Gonzales, who operates Ranchito Tivo Boer Goats with his veterinarian wife, Liz, said he’ll hire out goats for property as small as 5 acres and travel to Los Angeles, Orange and Riverside counties.

While some projects require goats year-round, they’ll also take goats for short jobs at places like a federal courthouse in Pasadena, an Anaheim Hills subdivision or a 9-acre hilltop mansion in Chino Hills owned by the Chinese government.

He also has about 125 to 150 Boer, Lamancha and Nubian goats at Chaffey College, where machinery and herbicides proved too expensive to control tumbleweeds drifting into prison grounds.

Anshu Pathak raises goats, sheep, llamas, alpacas and water buffaloes for his Exotic Meat Market in Grand Terrace. He’ll hire out animals for plant control at fenced or walled properties as small as 5,000 square feet in Riverside and San Bernardino counties.

Pathak charges $100 per acre, with a minimum of $100, to cover transport costs from his Perris farm. He can’t help thinking goats would be an environmentally friendly solution to a sight that makes him sad.

“I see all these weeds,” he said. “I think we need a million goats in California.”

At Chaffey College on Thursday, 130- to 140-pound Great Pyrenees and Anatolian Shepherd dogs blended in, their brown eyes watching for coyotes, people and other dogs as they sat or lay in the grass.

Goats eat poison oak, blackberries, young palms and most other plants. Oleander is poisonous and they don’t like dead grass, yet people hire goats for just that in the summer, Thrall said.

“Goats don’t do a real good job on dead, dry grass,” he said.

Goats are better than sheep for such work. They’re hardy and they nibble brush down to 3 or 4 inches, which prevents soil erosion, while sheep pull plants out by the roots.

With four stomachs, they eat their fill, then rest while they digest.

“They’re eating machines,” Gonzales said.

He made a living in the restaurant business and small truck driving before he bought his first goats after marrying a veterinarian. He’s gotten to know the animals so well they’ve become like friends.

“I hated dogs and goats and poop — now I love it,” he said.

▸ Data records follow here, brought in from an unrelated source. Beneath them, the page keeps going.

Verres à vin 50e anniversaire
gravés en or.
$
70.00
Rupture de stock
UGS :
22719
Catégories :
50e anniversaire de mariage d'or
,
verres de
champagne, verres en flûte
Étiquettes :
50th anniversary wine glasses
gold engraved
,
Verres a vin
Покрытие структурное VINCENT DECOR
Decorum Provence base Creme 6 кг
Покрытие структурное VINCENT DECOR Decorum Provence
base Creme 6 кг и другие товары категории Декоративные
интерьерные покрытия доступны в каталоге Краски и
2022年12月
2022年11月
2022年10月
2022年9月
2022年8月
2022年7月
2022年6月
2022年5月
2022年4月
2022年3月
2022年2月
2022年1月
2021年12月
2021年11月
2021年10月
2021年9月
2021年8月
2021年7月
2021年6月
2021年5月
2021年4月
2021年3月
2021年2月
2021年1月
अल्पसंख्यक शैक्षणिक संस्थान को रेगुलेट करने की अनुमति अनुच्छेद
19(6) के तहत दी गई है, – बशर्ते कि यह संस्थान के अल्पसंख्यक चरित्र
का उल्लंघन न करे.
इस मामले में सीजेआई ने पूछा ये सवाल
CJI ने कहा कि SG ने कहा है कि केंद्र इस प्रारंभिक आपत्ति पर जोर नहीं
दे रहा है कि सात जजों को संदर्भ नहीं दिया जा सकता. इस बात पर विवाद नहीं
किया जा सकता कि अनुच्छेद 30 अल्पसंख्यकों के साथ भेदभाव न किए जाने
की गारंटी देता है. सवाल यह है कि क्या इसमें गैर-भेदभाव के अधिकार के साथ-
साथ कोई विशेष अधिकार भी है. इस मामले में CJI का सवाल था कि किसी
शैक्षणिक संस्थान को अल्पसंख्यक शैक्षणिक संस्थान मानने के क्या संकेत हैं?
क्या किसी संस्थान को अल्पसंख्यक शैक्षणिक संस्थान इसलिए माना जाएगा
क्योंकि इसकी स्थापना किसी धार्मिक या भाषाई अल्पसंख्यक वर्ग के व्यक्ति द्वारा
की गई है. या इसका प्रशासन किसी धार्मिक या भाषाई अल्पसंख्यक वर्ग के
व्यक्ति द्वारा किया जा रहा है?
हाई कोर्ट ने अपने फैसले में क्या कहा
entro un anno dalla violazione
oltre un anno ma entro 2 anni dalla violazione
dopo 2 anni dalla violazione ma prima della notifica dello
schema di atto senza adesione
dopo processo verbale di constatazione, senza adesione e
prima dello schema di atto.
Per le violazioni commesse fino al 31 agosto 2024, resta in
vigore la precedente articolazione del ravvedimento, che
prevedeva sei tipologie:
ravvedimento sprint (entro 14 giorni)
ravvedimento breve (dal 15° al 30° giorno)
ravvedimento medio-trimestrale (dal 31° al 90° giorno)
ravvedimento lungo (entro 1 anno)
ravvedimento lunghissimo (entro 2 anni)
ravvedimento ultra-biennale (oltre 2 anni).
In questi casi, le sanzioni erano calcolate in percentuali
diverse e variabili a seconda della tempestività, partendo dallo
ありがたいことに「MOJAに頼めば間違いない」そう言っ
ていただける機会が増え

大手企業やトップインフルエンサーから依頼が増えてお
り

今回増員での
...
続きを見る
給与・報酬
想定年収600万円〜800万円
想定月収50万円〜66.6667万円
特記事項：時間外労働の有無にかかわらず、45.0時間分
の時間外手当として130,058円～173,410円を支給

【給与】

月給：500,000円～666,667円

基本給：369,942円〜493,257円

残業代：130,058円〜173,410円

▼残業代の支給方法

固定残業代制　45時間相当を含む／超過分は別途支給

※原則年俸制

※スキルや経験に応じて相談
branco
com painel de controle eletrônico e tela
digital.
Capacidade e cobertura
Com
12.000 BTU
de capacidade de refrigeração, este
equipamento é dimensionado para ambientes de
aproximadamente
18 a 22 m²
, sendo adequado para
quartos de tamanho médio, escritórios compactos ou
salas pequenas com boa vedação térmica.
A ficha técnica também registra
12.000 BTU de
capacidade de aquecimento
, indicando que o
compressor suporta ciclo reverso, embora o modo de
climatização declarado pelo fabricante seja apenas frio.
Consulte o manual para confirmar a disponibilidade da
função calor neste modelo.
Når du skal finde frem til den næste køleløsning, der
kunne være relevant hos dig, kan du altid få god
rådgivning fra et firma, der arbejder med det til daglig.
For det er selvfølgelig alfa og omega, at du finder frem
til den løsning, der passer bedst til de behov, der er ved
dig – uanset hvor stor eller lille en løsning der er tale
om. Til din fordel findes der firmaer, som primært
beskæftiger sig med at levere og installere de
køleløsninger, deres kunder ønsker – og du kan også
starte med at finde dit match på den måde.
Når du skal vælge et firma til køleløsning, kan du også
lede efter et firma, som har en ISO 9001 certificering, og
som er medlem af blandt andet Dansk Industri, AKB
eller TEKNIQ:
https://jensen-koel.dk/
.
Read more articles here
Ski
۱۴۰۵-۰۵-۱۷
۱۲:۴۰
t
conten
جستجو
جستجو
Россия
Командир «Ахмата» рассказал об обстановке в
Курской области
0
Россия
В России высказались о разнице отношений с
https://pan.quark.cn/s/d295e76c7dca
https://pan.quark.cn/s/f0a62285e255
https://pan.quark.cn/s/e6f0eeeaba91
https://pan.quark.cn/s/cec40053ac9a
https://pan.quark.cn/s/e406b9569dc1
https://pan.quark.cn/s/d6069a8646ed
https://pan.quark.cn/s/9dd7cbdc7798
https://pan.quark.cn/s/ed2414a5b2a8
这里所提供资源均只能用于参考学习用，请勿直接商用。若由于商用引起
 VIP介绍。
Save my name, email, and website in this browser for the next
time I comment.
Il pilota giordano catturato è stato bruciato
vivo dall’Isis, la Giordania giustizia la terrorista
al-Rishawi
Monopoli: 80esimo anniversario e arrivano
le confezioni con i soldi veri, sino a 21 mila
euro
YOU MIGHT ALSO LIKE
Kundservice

Gonzales checks on them throughout the day, watching to see if any are too thin or sad-looking, which means they’re ill.

“Vamonos! Chivo! (Let’s go! Goat!)” he called, clapping as he walked toward the animals.

For people with smaller properties, Thrall said hiring a tractor and disk or a neighbor with a weed eater is cheaper.

Gonzales said it wouldn’t be easy or make much sense for homeowners to buy a goat for their own small property.

Goats are rebels and escape artists. They must have at least one other goat for company.

And once they’ve taken care of your yard, you have to feed them (alfalfa costs $20 a bale) or eat them.

“You can’t be a goat man that easily,” he said.